Agri business: Led by the exports of leaf tobacco and increased levels of trade in soya, non-basmati rice, chana and coffee, agribusiness revenues recorded a growth of 20% YoY. Cigarette leaf tobacco exports also recorded robust growth during the quarter on the back of new business development initiatives and the strategy of offering customised product and service offerings to key customers. On the rural retail front, 12 ‘Choupal Saagars’ are now operational in the 3 states of Madhya Pradesh, Maharashtra and Uttar Pradesh, while 8 more are expected to be launched by April 2007. These ‘Choupal Saagars’, in synergistic combination with the e-Choupal network, would serve as the core infrastructure to support ITC’s rural distribution strategy. The contribution to the total revenues has remained stable at 14%.
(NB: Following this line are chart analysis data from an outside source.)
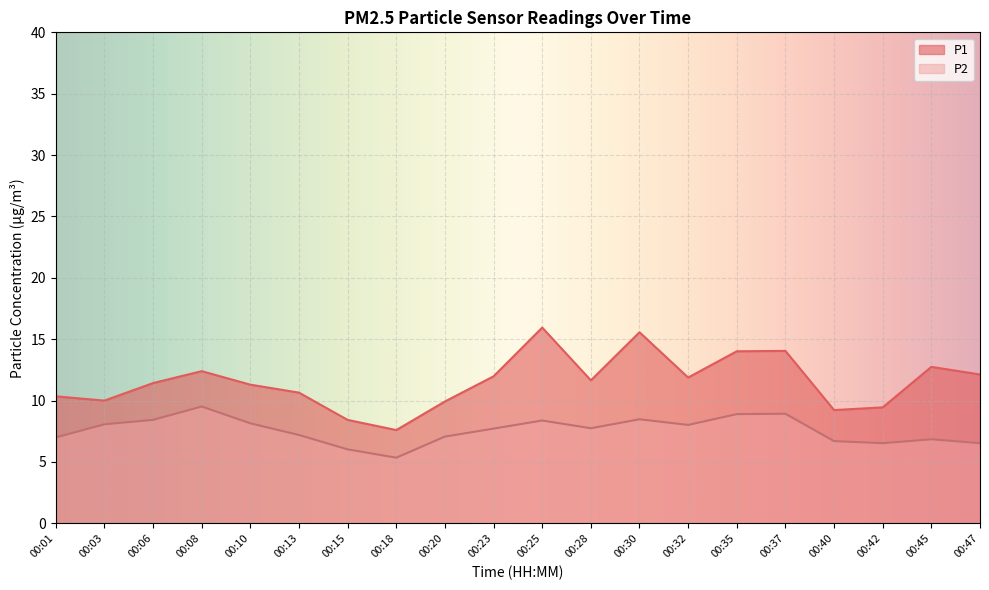

What is the average value of the P2 series?

7.6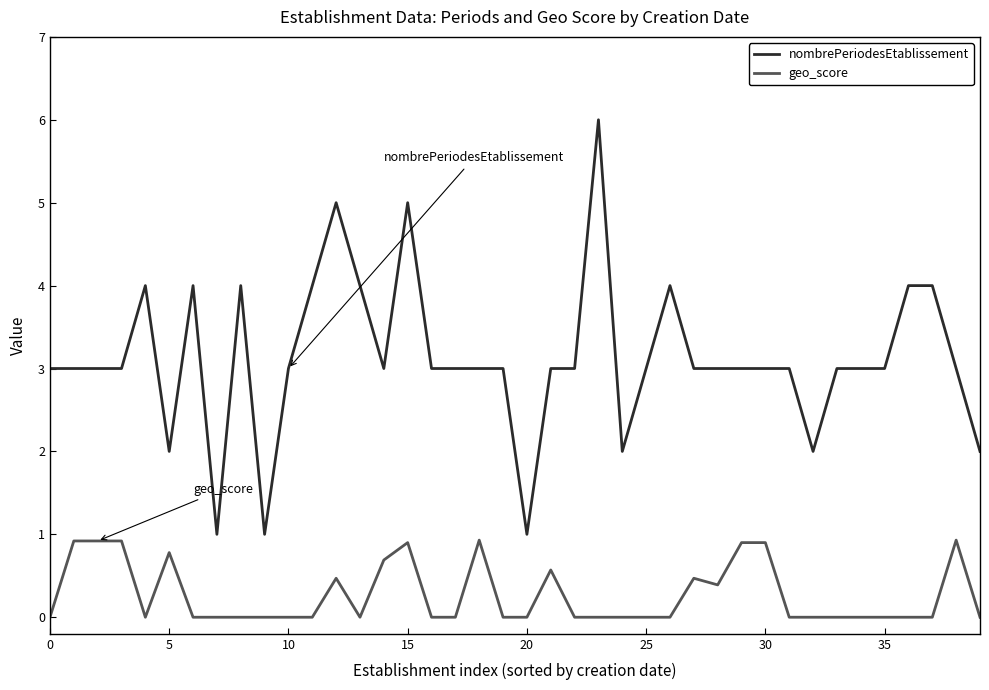

Which series has the widest spread of values?

nombrePeriodesEtablissement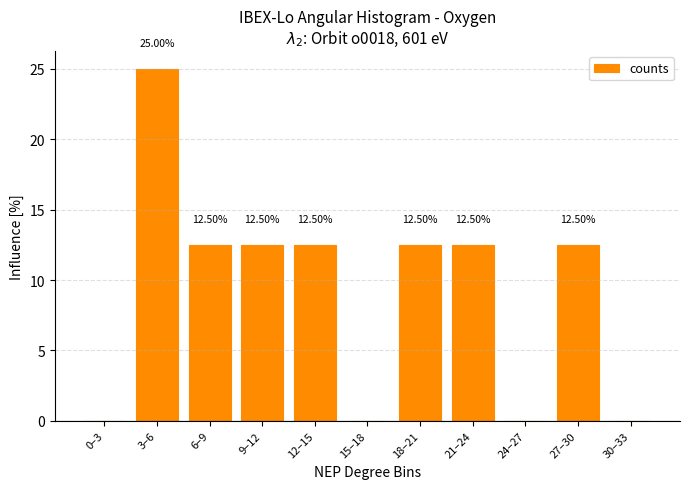

What is the average value?

9.1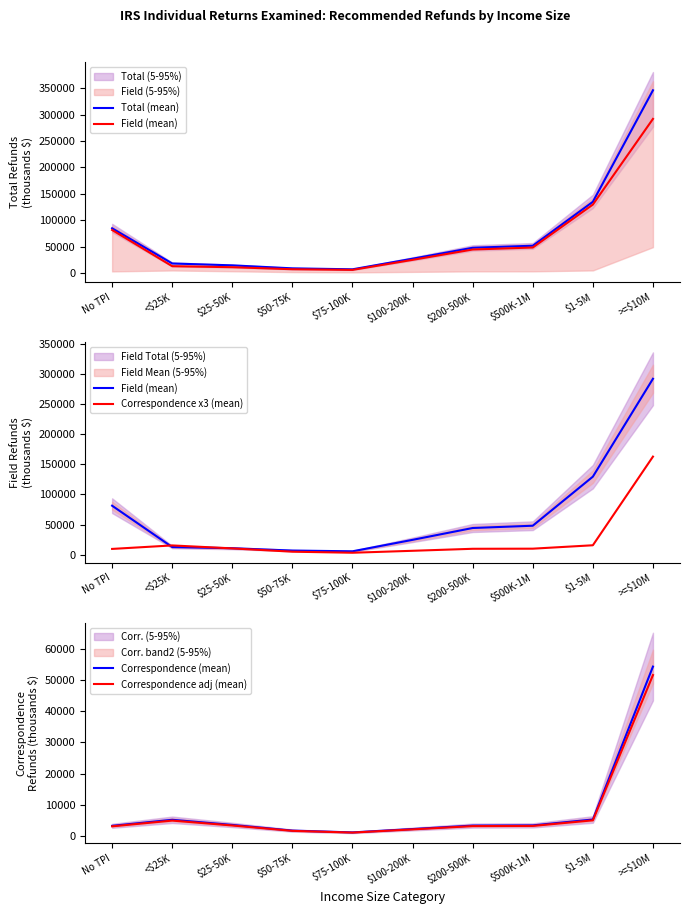

True or false: Field (mean) and Correspondence (mean) intersect in this chart.

False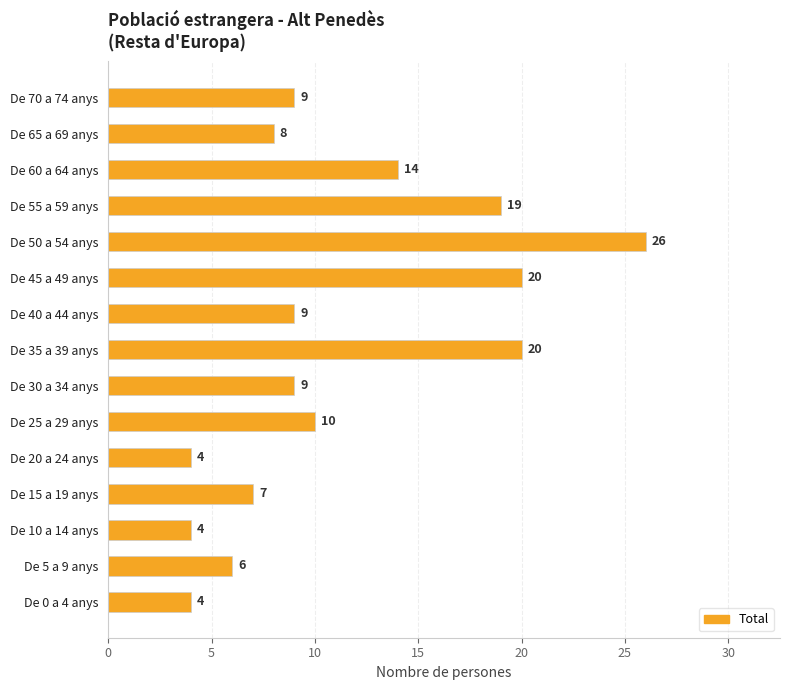

Between De 0 a 4 anys and De 50 a 54 anys, which is larger?

De 50 a 54 anys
Other divisions: While lifestyle retailing, greeting cards segment and safety matches are small contributors to the revenues, these divisions have performed well in the quarter. The Lifestyle Retailing business grew by an impressive 38% YoY during the quarter led by strong sales growth across its portfolio due to higher average realisations, footfalls/conversion and sell through rates. The ‘Wills Lifestyle’ range is currently available in 39 large format retail stores and 156 multi-brand outlets apart from the 39 exclusive ‘Wills Lifestyle Stores’. The company will launch 15 new stores in upcoming malls to enhance its retail footprint over the next few months to increase its market presence. The stationery business witnessed an increase of 27% YoY in sales during the quarter. In the safety matches business, the company’s brands continued to enjoy strong consumer preference, resulting in enhanced market standing.

Cost break-up
As a % of net sales 3QFY06 3QFY07 9mFY06 9mFY07
Total Cost of goods 40.7% 42.6% 38.9% 42.8%
Staff Cost 5.3% 5.2% 5.7% 5.2%
Other Expenditure 19.6% 18.0% 19.4% 18.0%

Steady margins: Operating margins remained stable at 34% in 3QFY07. Though raw material cost as percentage of sales has increased, lower staff and other costs enabled ITC to maintain its margins. Cigarettes division margins stood at 25% for the quarter up from 24% in 3QFY06, led by better realisations. Though the foods business continues to eat into the company’s profits, it must be noted that as compared to a PBIT of -15% in 3QFY06, it has come down to -11% in the current quarter. The hotel division’s PBIT grew by 55% YoY and contributed 12% to the total PBIT. The paperboards PBIT as percentage of segmental revenues improved from 18.7% in 3QFY06 to 19.2% in the current quarter and grew by 14% YoY. The PBIT of the agri business recorded a strong growth of 45% YoY.

PBIT margin trend…
(% of segmental revenues) 3QFY06 3QFY07 9mFY06 9mFY07
Cigarettes 24.1% 25.3% 24.5% 25.5%
Others -15.1% -10.6% -18.3% -12.7%
Total FMCG 20.8% 21.0% 21.2% 21.2%
Hotels 35.0% 42.0% 30.8% 34.3%
Paperboards, paper & packaging 18.7% 19.2% 19.2% 20.4%
Agri business 2.3% 2.8% 4.4% 4.2%
Total PBIT 18.6% 19.3% 18.9% 18.7%

Net profit view: The bottomline growth at 33.6% YoY was higher than the topline due to the rise in other income and the impact of the extraordinary item in 3QFY06, which was no there this quarter. Barring this extraordinary effect in 3QFY06, bottomline has grown by 23.2% YoY, which is line with the topline growth.

What to expect?
At the current price of Rs 175, the stock is trading at a price to earnings multiple of 25.3 times its 12-months trailing earnings. The strong growth in the cigarette business indicates continuing strong volume growth. However the government stand on VAT may affect the volumes going forward. The outlook on the non-cigarette businesses such as hotels and paper is likely to remain positive with continued buoyant demand. The other FMCG businesses are also rapidly expanding, while losses are being gradually curtailed. Given the positive outlook for the Indian tourism industry due to increasing foreign tourists, we expect ITC to grow its hotels segment going forward. Also, the agri, food and retailing segments are expected to perform well in the future. However, despite visible growth prospects, medium term valuations look stretched.